Yep all works now :rocket:

krivit commented 3 years ago

@martinamorris , @sgoodreau , @drh20drh20 , can I get one more confirmation that this works before I merge?

drh20drh20 commented 3 years ago

Thanks for the step-by-step instructions in https://github.com/statnet/statnet.common/issues/14#issuecomment-778678558. Without them, this thread has become so esoteric that I would not have been able to provide the requested confirmation.

The code in https://github.com/statnet/statnet.common/issues/14#issuecomment-778678558 works as advertised. In addition, I get super-helpful completion suggestions in RStudio when, for instance, I load both ergm and ergm.ego and then begin a line with ergm(control=contro then hit the tab key. Very nice work!

One caveat: I do not find this description in the sctrl documentation helpful, and I doubt many novice users would either:

     In and of itself, ‘sctrl’ copies its named arguments into a list.
     However, its argument list is updated dynamically as packages are
     loaded, as are those of its reexports from other packages. This is
     done using an API provided by helper functions. (See ‘API?sctrl’.)

Would it instead be possible to explain the big picture, i.e., what sctrl is trying to do, and (if possible in plain language) how?

krivit commented 3 years ago

@drh20drh20 , absolutely. Someone should certainly do that. Any volunteers? ;-)

krivit commented 3 years ago

Before I merge the changes into the other packages and close this ticket, I want to make absolutely sure that sctrl() is the name we want, because once we release, we are going to be stuck with it. The requirements:

  1. Short.
  2. All lowercase.
  3. No punctuation.
  4. Not likely to be used as a variable or a function name.
  5. Doesn't sound ugly. (sctrl sounds ugly to me; can't say why.)

Some other candidates:

  1. sctrl(): Statnet ConTRoL
  2. sctl(): Statnet ConTroL
  3. snctrl(): StatNet ConTRoL
  4. stctrl(): STatnet ConTRoL
  5. control()
  6. scontrol(): Statnet CONTROL
  7. stcontrol(): STatnet CONTROL
  8. sncontrol(): StatNet CONTROL
  9. scl(): Statnet ControL or Statnet Control List
  10. stcl(): STatnet ControL or STatnet Control List
  11. sncl(): StatNet ControL or StatNet Control List
  12. snc(): StatNet Control
  13. snlist(): StatNet List

Edit: Updated some mnemonics.

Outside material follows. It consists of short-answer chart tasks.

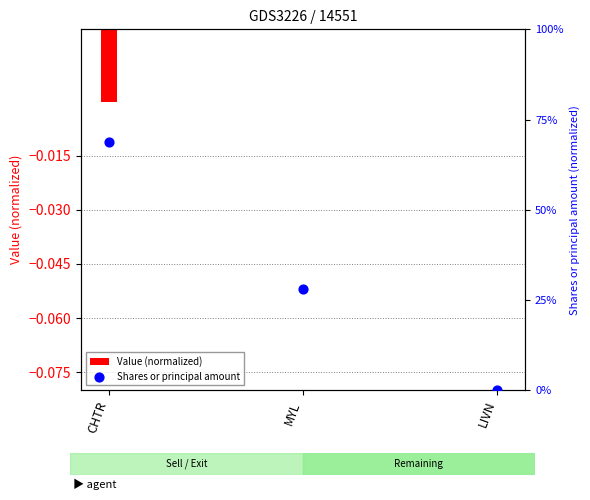

Which series contains the highest Y value?

Shares or principal amount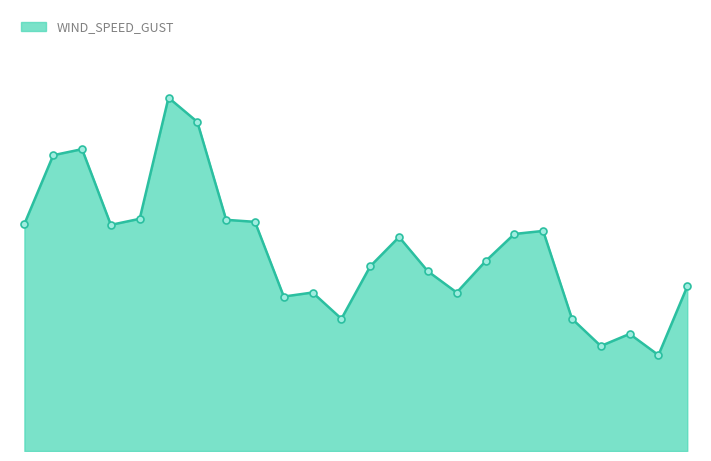

Approximately how many times larger is the value at 17 compared to 1?

0.7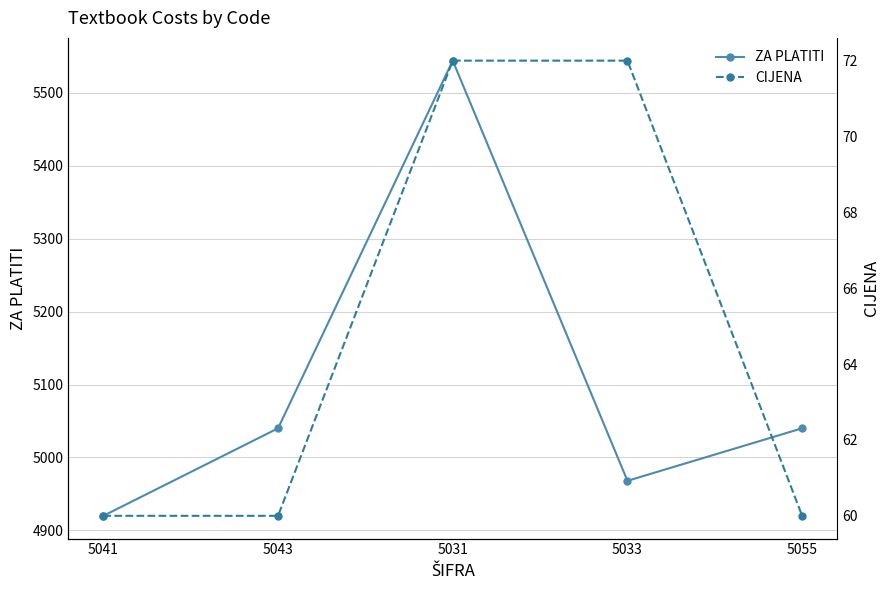

True or false: ZA PLATITI and CIJENA cross at least once.

False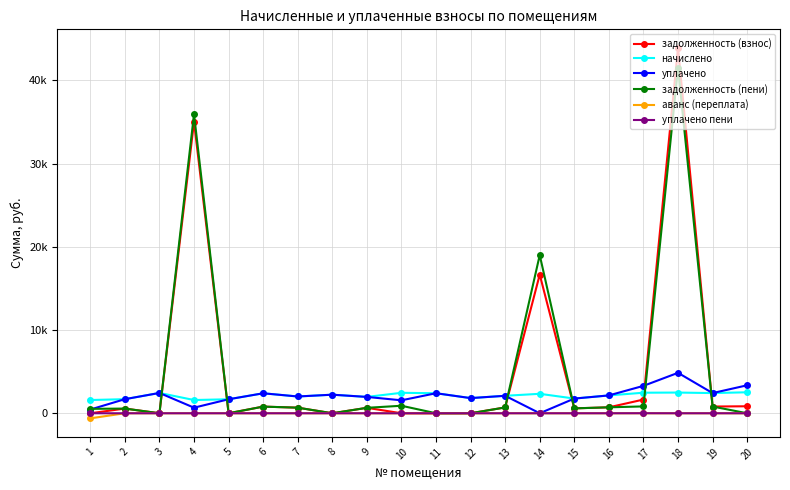

Does the chart have visible grid lines?

Yes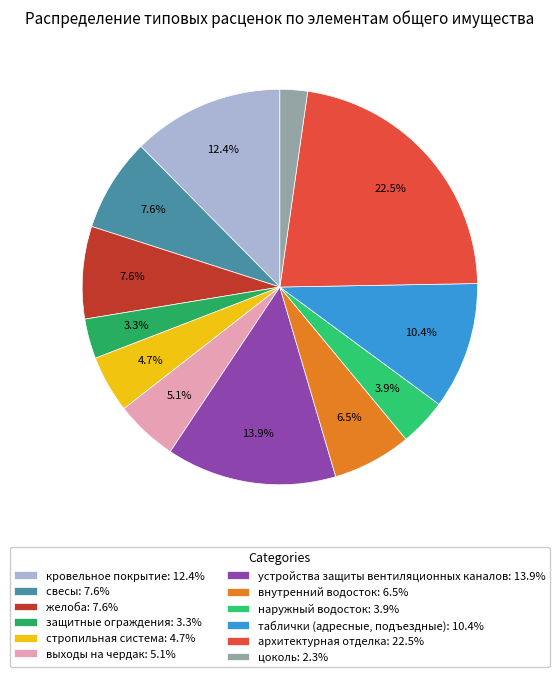

Which category has the smallest portion of the pie?

цоколь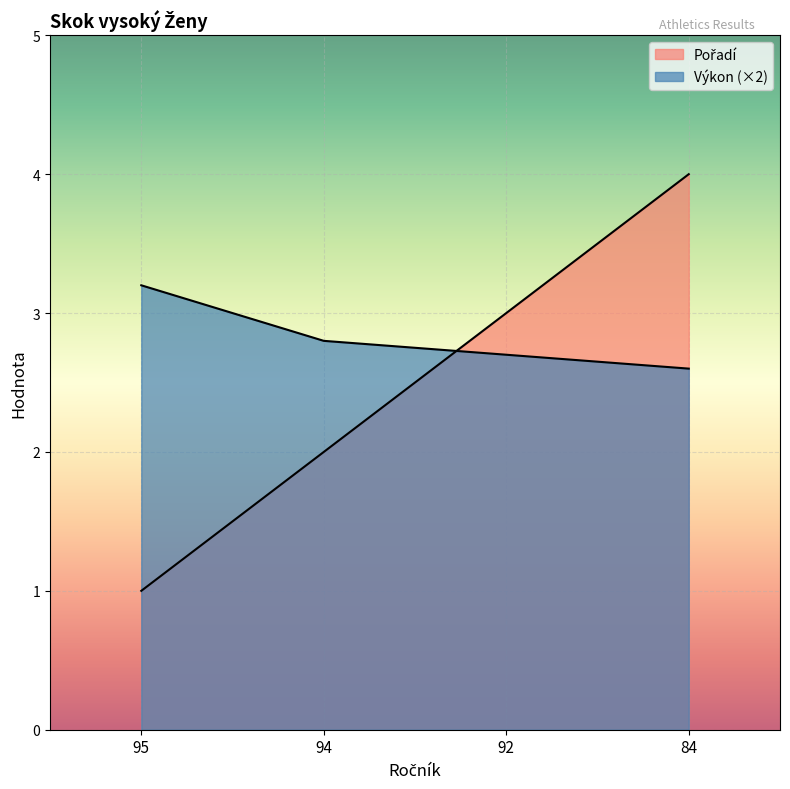

Reading right to left, transcribe all the data shown in this chart.

Pořadí: 84=4.0	92=3.0	94=2.0	95=1.0
Výkon: 84=2.6	92=2.7	94=2.8	95=3.2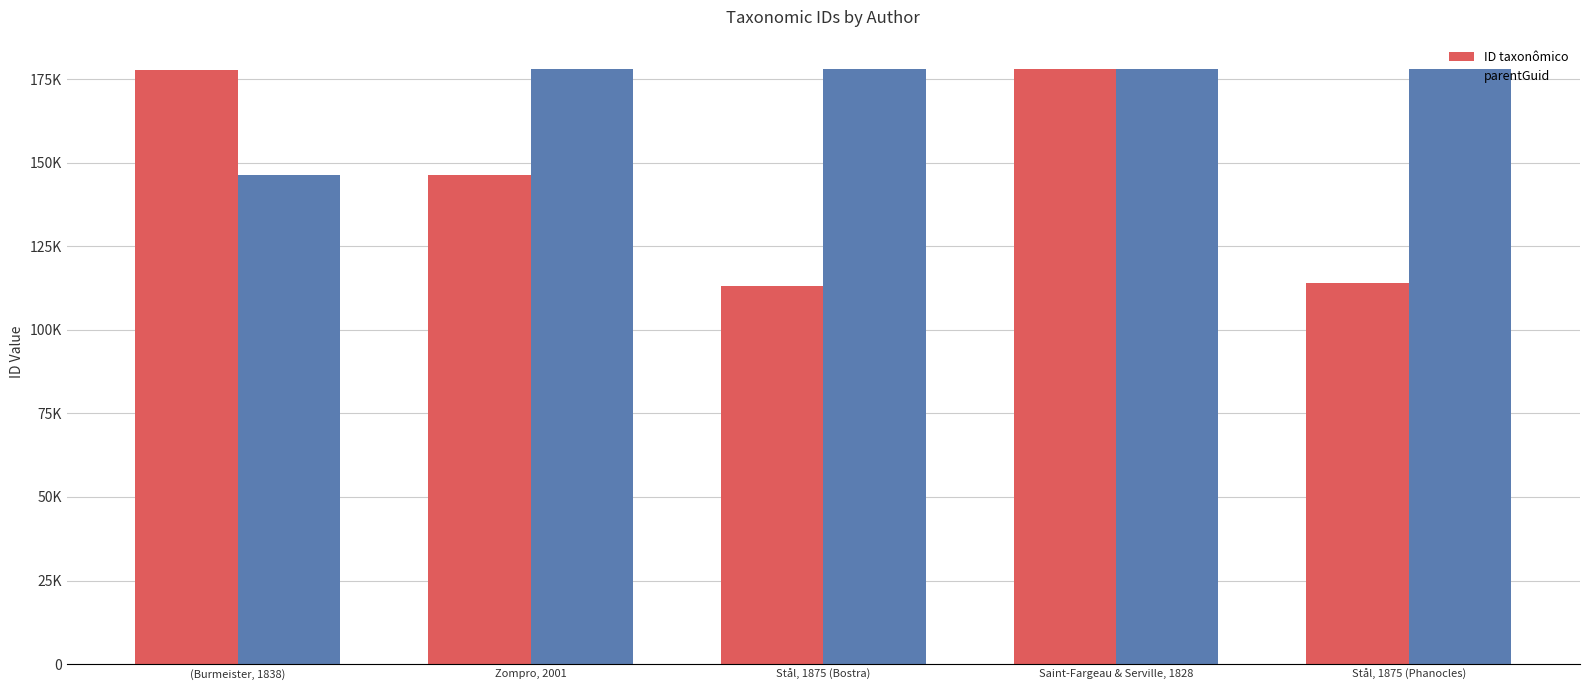

Rank the categories by parentGuid value from lowest to highest.

(Burmeister, 1838), Zompro, 2001, Stål, 1875 (Bostra), Saint-Fargeau & Serville, 1828, Stål, 1875 (Phanocles)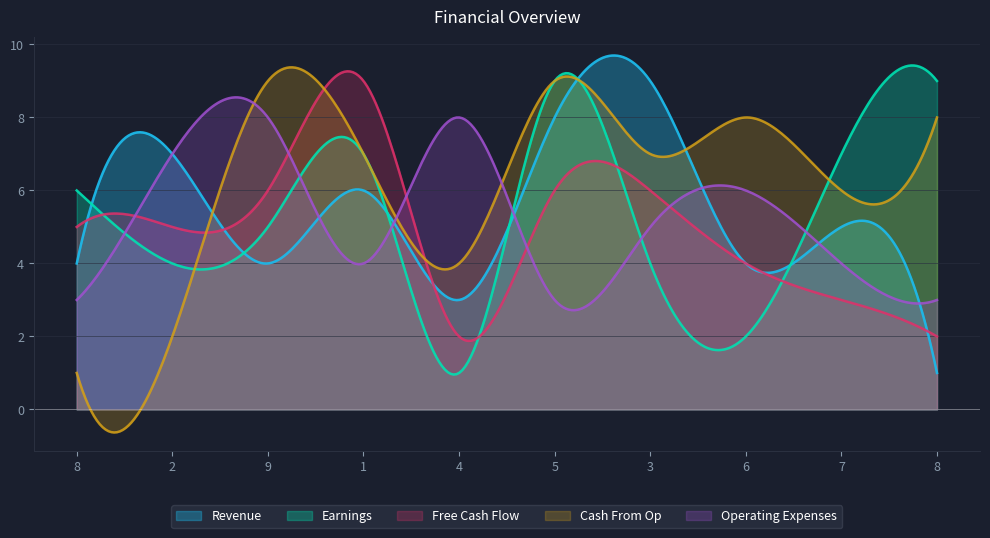

What is the difference between the second highest and second lowest values in the Cash From Op series?

10.0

Edit 2: Added snlist.

@mbojan , @martinamorris , @sgoodreau , @drh20drh20 , @chad-klumb , @CarterButts , @handcock

martinamorris commented 3 years ago

for brevity, i still like 1

in order of alternatives:

8 (most like "control", sn for statnet) 3 (brevity, sn for statnet)

i'm curious about 5 (control). obviously nice in terms of simplicity. does this make it somehow an "S3" method (good)? is that possible? or are we masking some other base R functionality (bad)?